Global Work Colleague: "Excuse — what is turbine?"
Our Child: "It's a fan that is enclosed in a housing that draws a liquid or gas through it."
Global Work Colleague: "Ah, I understand it is a fan inside a house."
Our Child: "No, it is like a fan with many blades, that is surrounded by a material that makes a tube around the fan. This fan draws the liquid or gas through the tube!"
Global Work Colleague: "Ah I understand, this is a fan with many swords and this cuts up tubes so it can work better in liquids or gasses - yes?"
Well you get the idea that our normal language uses many metaphors that don't always translate well into foreign languages — and visa-versa. What we need or want our child to know in this potential future encounter is that their Global Work Colleague is not stupid, or trying to tease them, but is having problems with translating the metaphors and similes used; and the best way, Dr Mugler explained, to be sensitive to this is to learn a foreign language oneself.
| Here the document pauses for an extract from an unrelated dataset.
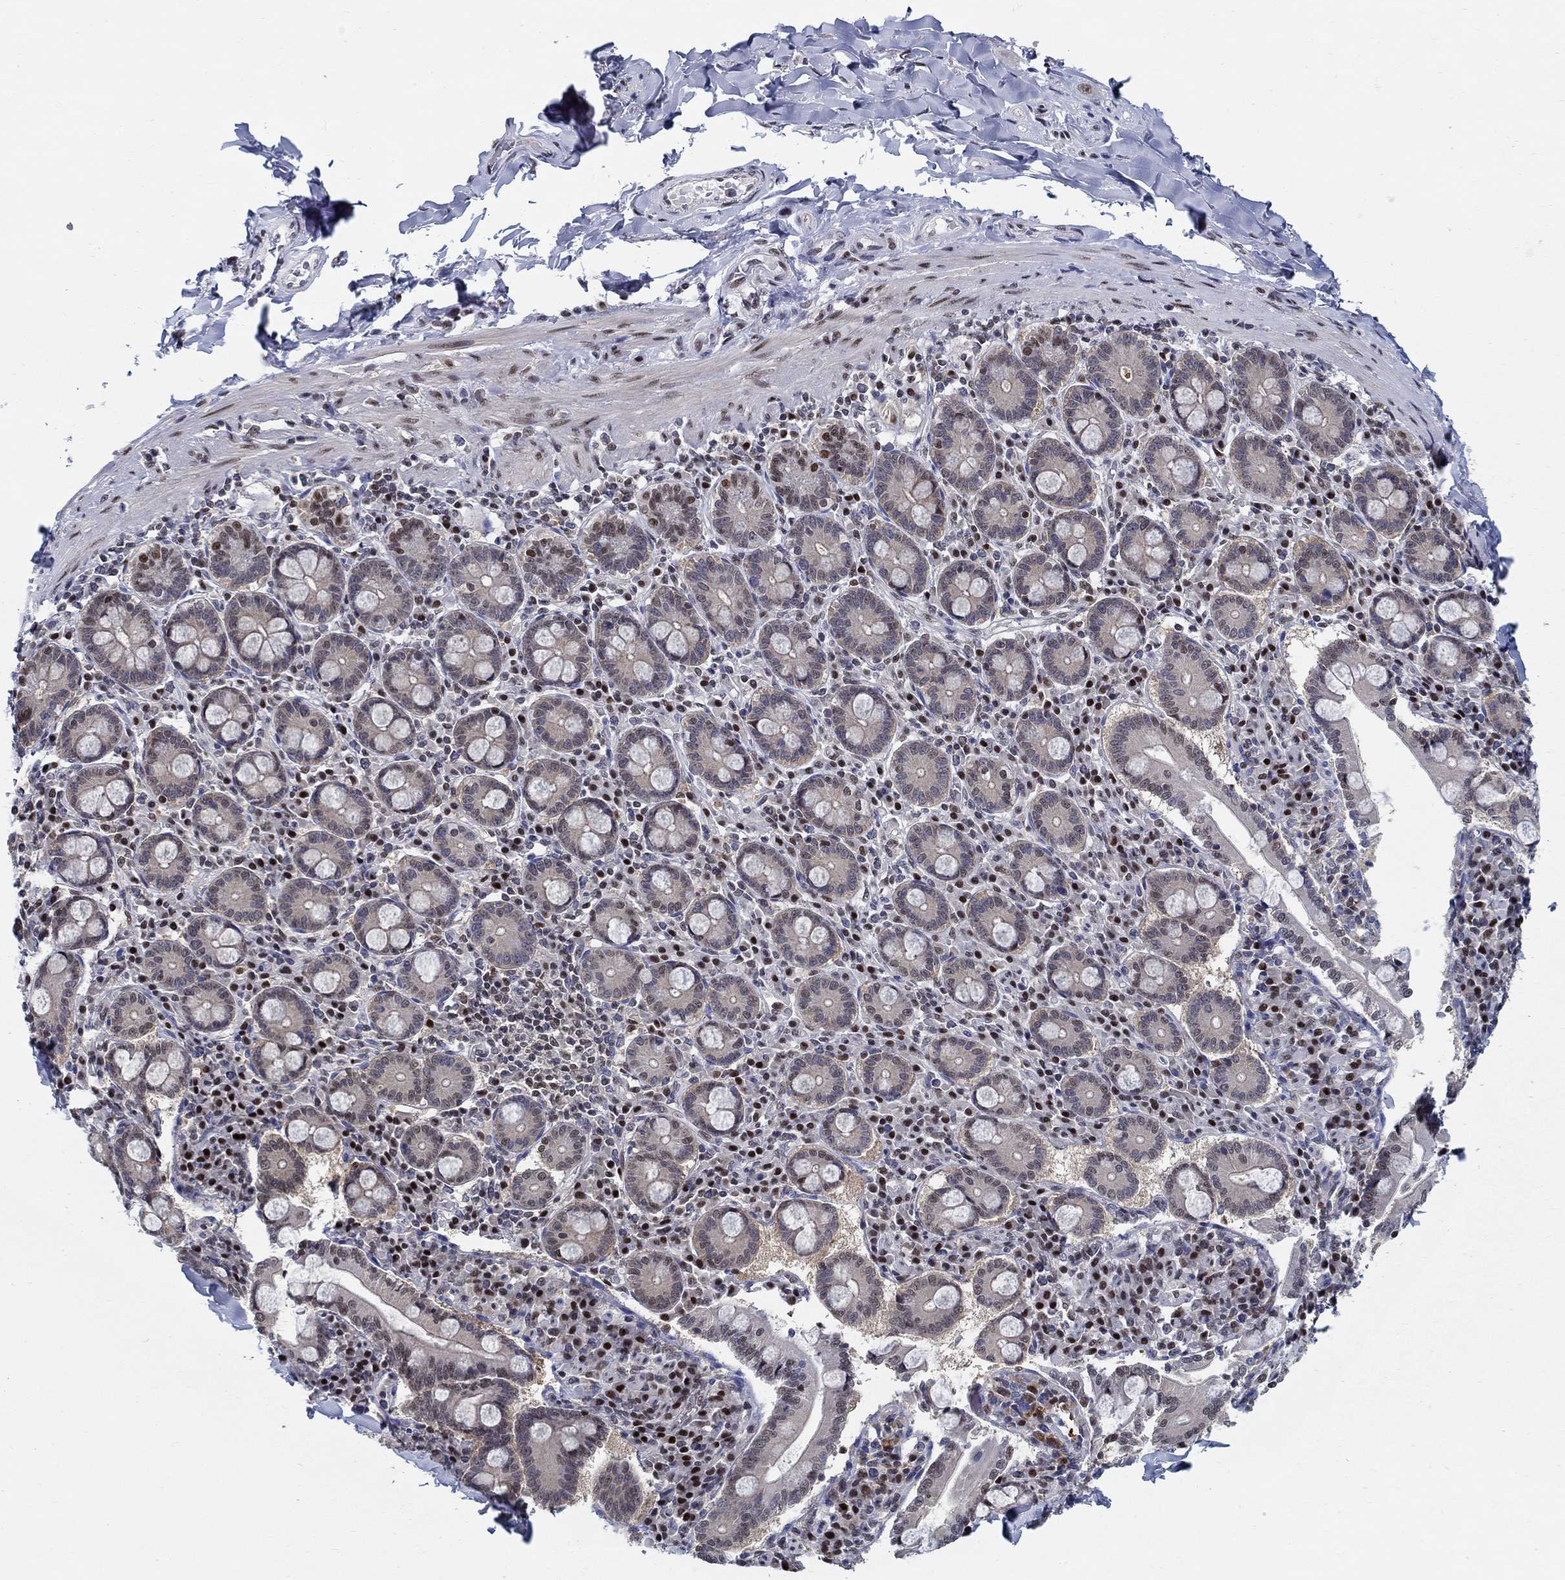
{"staining": {"intensity": "negative", "quantity": "none", "location": "none"}, "tissue": "adipose tissue", "cell_type": "Adipocytes", "image_type": "normal", "snomed": [{"axis": "morphology", "description": "Normal tissue, NOS"}, {"axis": "topography", "description": "Smooth muscle"}, {"axis": "topography", "description": "Duodenum"}, {"axis": "topography", "description": "Peripheral nerve tissue"}], "caption": "A high-resolution photomicrograph shows IHC staining of benign adipose tissue, which displays no significant positivity in adipocytes. (Brightfield microscopy of DAB (3,3'-diaminobenzidine) immunohistochemistry (IHC) at high magnification).", "gene": "ZNF594", "patient": {"sex": "female", "age": 61}}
In other words, when we learn ourselves how difficult it is to translate into a foreign language, then this makes it easier to appreciate this difficulty. This is, for our school, a very powerful and compelling argument to have second language instruction.
Our instruction plays itself out in the following way twice a week (to illustrate how one can use the science of language instruction to inform curriculum and pedagogy).
Our children learn Fijian (if they are non-Fijian speakers) or Rotuman (if they are Fijian speakers). This means that the children are forced to cope with a language they are unfamiliar with.
They learn the language without textbooks and without doing much writing or grammar. The focus is instead on conversation and singing. The context of these conversations is mainly around food: both it's preparation, consumption and rituals around food, mainly because this is something that is universal.
Also we have found that as a social context it is surprising how much everyday vocabulary is required in order to have a conversation in the context of food. Phrases used are things like: our new students name is Ulrike and she comes from Denmark; please pass me two spoons; what does it taste like?; please sit to the left of Ropate; Luisa would you ask Mr Kumar if we can borrow the large bowel; does this taste too salty?; please bring along two bananas next week; and so on.
These are certainly phrases and words children are more likely to use than "My wife and I would like to get directions to the nearest light metro transport network to Marseilles".
Our approach is something similar to a language instruction approach called 'dogme' which emphasises a more natural approach to learning a second language that is closer to the way that we probably learned our own first language (i.e. without text books, or a set syllabus).
This approach will not make fluent speakers out of our children. I would argue that unless a significant proportion of the school day is spent speaking the second language, no school actually achieves this.
Instead our children are forced to cope with the awkwardness of speaking in a foreign language. They struggle to express vocabulary, comprehension and even humour and irony. This in turn will make them more open and forgiving to the difficulties in translation that their future work colleagues or acquaintances will experience.
Despite the differences that we have with more traditional second language instruction, our original parents who were so insistent on language instruction, seem to be happy and pleased that we've not only incorporated second language instruction into our curriculum, but also that we have strong (scientific) reasons for doing it the way that we are.